The only difference between adventure and disaster is preparedness.

Tuesday, February 1, 2011

It's Groundhog Day....again

It’s time once again for the magical groundhog to bestow upon us his weather prognostications. Whenever I get the urge to make fun of other cultures for some weird ritual or habit, I think about how bizarre our own culture is by way of getting weather predictions from a rodent, decorating a dead tree and keeping it in the house for a month and dressing up our children and sending them around to panhandle for candy. I suppose weird is relative, right?

According to StormFax Almanac, Phil's winter predictions have been correct 39 percent of the time. Which, if you think about it, is actually pretty impressive since he (most likely) doesn't have a meteorological background or the use of advanced weather satellites or computers. Groundhogs, you see, have tiny little paws, thus making computer usage difficult. I'd say his average is probably on par with most local weather stations.
I learned all kinds of interesting groundhog facts from the StormFax Alamanac, click here and here to learn more. I learned that groundhogs typically live six to eight years. (Except Phil, who — according to the experts — drinks a magical punch every summer during the Groundhog Picnic. The punch gives him seven more years of life. Sounds reasonable.)
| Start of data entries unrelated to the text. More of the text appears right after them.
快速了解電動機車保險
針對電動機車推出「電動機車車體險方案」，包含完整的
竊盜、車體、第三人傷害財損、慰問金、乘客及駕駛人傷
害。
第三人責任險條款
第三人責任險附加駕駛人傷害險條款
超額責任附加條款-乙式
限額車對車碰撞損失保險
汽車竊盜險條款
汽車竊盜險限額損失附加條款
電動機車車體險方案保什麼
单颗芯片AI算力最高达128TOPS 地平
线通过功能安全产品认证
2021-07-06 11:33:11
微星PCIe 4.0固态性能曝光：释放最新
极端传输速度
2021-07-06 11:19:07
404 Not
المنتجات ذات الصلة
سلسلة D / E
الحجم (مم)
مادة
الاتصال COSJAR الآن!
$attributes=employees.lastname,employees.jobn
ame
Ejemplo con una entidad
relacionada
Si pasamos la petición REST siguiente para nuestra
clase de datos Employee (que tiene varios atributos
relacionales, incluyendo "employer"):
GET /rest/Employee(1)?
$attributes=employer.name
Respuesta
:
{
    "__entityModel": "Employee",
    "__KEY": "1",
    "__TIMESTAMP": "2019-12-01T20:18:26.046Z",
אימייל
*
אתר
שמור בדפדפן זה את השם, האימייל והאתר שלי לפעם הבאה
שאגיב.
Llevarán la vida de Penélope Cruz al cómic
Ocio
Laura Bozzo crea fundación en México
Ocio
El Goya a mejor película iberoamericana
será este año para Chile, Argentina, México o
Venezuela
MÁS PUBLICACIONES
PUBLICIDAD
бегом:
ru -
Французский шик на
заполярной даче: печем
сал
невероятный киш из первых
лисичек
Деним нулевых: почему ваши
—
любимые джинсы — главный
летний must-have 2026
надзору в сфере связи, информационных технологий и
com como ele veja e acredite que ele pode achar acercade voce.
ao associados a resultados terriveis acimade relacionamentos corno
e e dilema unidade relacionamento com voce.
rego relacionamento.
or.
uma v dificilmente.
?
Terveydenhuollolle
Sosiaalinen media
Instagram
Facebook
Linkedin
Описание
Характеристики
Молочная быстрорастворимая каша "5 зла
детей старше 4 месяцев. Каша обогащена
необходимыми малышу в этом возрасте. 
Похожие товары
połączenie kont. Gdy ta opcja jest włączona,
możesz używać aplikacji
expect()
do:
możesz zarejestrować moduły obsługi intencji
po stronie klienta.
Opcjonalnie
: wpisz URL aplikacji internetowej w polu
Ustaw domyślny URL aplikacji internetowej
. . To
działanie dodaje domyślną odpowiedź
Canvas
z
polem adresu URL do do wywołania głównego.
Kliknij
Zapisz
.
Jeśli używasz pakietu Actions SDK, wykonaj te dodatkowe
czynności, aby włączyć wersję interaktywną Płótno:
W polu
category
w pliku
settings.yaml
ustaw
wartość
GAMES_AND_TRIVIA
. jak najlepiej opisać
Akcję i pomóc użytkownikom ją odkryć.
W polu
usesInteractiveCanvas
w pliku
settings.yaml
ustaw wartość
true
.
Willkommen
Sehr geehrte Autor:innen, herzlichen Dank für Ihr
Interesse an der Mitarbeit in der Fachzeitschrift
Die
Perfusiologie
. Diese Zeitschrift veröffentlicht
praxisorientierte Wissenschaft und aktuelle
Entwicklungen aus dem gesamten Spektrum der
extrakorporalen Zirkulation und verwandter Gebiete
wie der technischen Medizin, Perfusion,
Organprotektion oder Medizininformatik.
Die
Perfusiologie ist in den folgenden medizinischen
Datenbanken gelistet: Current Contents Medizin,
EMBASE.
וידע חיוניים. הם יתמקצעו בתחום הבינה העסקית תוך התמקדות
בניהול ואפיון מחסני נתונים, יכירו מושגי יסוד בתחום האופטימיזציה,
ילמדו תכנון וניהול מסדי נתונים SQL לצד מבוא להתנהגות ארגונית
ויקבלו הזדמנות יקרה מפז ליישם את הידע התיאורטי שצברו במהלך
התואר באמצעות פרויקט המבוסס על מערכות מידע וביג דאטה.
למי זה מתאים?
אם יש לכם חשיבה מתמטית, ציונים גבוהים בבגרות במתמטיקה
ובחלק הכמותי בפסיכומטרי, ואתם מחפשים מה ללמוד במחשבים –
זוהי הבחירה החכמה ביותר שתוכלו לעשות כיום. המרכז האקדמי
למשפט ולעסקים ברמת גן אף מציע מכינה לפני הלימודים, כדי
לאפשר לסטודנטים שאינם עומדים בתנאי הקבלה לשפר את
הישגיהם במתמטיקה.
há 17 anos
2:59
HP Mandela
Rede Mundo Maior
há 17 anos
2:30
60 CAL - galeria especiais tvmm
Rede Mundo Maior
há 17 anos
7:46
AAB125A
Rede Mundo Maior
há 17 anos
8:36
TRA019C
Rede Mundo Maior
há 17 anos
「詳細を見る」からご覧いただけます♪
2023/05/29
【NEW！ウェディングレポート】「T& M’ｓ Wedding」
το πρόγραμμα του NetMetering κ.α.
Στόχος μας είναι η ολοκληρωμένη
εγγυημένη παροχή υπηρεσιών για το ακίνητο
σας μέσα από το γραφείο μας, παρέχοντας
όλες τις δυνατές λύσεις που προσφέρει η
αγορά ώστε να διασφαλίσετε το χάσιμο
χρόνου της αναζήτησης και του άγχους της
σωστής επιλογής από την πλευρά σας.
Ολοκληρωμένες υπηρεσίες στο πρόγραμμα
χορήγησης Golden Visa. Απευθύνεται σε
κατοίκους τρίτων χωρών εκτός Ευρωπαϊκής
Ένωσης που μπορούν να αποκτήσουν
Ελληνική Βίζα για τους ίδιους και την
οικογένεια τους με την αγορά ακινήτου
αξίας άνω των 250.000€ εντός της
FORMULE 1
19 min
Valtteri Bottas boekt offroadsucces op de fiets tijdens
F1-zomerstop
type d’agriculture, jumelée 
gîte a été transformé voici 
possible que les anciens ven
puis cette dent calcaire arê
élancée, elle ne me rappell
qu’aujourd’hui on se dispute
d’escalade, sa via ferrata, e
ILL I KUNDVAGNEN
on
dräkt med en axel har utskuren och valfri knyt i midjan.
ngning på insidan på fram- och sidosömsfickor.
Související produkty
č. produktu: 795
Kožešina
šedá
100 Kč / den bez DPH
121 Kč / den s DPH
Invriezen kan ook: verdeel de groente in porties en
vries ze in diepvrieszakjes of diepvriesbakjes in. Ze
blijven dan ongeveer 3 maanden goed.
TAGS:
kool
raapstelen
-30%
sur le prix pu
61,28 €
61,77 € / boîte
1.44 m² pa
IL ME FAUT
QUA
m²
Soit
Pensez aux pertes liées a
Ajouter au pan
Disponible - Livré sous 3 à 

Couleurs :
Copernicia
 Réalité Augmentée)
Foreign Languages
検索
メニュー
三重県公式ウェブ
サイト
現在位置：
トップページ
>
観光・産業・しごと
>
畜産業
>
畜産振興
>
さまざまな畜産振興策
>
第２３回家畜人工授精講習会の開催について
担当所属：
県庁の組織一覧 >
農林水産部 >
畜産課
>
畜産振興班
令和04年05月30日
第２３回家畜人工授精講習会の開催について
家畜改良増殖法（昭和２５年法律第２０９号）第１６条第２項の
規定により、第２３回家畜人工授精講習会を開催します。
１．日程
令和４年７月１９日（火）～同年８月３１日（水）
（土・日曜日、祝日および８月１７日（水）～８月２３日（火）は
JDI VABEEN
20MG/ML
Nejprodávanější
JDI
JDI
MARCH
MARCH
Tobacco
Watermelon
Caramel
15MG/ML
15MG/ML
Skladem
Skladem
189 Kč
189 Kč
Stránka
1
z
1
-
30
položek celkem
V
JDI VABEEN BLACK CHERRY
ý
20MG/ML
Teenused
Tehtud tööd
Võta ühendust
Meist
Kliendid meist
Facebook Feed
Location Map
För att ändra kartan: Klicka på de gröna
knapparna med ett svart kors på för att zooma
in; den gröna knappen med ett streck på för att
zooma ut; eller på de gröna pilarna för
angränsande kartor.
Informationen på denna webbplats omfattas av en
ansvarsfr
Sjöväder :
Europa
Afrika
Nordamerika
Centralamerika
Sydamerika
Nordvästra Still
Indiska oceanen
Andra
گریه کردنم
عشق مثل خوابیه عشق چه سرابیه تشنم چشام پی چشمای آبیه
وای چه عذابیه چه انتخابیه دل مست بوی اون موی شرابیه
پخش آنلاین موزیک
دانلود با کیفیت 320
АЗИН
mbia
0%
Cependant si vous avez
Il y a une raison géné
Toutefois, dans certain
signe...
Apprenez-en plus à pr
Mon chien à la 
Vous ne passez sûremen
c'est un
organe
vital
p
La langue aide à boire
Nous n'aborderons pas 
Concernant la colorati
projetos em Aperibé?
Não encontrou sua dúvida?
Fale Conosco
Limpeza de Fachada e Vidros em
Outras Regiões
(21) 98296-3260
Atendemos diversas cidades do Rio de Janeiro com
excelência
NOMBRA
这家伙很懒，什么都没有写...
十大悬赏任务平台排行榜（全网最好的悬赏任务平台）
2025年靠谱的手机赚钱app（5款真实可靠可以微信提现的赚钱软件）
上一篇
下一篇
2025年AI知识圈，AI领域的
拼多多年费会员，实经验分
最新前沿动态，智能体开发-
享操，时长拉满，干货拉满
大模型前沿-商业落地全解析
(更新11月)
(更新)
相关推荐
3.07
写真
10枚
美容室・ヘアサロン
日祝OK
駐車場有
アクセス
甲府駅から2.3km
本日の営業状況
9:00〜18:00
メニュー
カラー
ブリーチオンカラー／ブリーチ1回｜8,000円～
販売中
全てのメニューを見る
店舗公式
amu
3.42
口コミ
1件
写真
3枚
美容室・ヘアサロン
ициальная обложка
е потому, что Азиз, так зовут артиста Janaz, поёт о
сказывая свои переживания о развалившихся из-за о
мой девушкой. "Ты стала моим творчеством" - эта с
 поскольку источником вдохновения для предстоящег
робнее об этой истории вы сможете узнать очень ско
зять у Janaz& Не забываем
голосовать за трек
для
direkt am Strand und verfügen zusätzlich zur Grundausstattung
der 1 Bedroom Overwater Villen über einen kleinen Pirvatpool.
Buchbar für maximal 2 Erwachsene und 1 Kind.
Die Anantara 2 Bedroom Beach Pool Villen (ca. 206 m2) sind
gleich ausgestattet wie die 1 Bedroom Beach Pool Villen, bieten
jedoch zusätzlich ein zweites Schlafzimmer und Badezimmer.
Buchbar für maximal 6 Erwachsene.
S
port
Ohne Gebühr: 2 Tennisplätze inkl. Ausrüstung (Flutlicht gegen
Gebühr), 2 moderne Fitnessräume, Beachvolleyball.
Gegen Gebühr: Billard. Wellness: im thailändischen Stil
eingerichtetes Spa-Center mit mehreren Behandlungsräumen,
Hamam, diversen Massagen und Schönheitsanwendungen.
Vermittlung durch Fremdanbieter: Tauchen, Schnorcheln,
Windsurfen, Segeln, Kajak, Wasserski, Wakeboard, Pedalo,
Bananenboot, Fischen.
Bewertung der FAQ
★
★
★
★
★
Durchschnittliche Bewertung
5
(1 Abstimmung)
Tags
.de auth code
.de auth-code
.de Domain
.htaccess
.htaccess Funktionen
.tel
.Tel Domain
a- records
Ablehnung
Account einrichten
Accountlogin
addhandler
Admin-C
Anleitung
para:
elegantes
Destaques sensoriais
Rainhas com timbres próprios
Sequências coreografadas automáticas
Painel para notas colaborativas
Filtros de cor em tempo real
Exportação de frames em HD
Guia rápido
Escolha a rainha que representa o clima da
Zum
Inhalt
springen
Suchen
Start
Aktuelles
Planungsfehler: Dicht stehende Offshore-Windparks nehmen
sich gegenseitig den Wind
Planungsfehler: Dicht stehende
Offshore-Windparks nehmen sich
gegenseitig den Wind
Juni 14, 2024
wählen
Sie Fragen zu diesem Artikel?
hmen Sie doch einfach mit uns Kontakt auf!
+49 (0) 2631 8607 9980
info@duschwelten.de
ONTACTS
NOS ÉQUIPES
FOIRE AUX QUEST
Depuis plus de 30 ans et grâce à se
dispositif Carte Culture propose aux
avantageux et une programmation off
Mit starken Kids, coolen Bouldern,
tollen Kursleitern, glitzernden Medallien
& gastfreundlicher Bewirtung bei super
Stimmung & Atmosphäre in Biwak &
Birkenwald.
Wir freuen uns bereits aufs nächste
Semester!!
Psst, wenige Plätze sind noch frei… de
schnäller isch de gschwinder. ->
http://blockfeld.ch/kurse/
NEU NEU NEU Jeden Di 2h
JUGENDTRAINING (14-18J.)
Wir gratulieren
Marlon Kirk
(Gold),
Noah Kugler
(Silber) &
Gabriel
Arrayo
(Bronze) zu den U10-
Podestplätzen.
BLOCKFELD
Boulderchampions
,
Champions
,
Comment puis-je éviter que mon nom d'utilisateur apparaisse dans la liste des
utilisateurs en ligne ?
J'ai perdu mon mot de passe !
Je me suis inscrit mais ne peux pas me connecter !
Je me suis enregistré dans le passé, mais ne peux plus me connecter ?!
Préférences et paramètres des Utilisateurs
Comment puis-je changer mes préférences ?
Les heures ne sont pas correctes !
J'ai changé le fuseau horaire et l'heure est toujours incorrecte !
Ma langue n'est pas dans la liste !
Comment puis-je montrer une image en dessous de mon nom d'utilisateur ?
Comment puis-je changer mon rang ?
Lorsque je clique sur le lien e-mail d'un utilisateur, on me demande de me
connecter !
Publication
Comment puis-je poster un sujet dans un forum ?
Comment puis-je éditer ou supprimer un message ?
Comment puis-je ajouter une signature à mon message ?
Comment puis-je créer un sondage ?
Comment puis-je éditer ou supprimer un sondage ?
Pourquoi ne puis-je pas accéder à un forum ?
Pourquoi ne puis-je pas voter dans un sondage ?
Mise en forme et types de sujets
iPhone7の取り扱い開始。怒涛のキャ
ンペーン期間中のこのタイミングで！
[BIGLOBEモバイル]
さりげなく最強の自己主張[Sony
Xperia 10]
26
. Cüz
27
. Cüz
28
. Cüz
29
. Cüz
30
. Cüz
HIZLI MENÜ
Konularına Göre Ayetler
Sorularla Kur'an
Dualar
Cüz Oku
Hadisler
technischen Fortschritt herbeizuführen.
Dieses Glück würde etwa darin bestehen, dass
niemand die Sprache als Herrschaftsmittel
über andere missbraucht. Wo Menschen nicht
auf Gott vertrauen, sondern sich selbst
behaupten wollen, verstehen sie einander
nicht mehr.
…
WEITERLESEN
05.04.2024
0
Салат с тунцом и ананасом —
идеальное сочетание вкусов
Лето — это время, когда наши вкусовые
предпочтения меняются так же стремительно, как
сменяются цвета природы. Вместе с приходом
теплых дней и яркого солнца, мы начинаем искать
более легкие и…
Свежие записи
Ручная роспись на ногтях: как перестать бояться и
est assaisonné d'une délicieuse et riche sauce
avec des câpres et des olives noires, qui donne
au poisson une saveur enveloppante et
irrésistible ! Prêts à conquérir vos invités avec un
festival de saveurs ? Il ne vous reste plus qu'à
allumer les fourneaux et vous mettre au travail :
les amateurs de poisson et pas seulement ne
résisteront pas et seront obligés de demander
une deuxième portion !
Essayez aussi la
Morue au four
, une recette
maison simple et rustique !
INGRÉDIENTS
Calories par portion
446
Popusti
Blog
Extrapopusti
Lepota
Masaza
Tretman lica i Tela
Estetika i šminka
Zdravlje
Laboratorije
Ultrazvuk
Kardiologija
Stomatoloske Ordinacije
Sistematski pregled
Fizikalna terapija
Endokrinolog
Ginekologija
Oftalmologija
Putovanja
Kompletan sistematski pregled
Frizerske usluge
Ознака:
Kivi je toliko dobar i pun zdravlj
A groundhog can whistle when it is alarmed. In fact, another name for groundhog is “whistlepig," which I’m pretty sure I’m going to say from now on. Groundhogs also whistle in the spring when they begin courting, I’m assuming they whistle at their mates like New York City construction workers yelling out salacious suggestions. It’s fun in my head.
No matter what Phil has to say, it never hurts to have some extra supplies on hand in case his prediction calls for a heaping helping of winter. Check on your supply kit, rotate your stock and make sure you have plenty of alternatives in case the power goes out.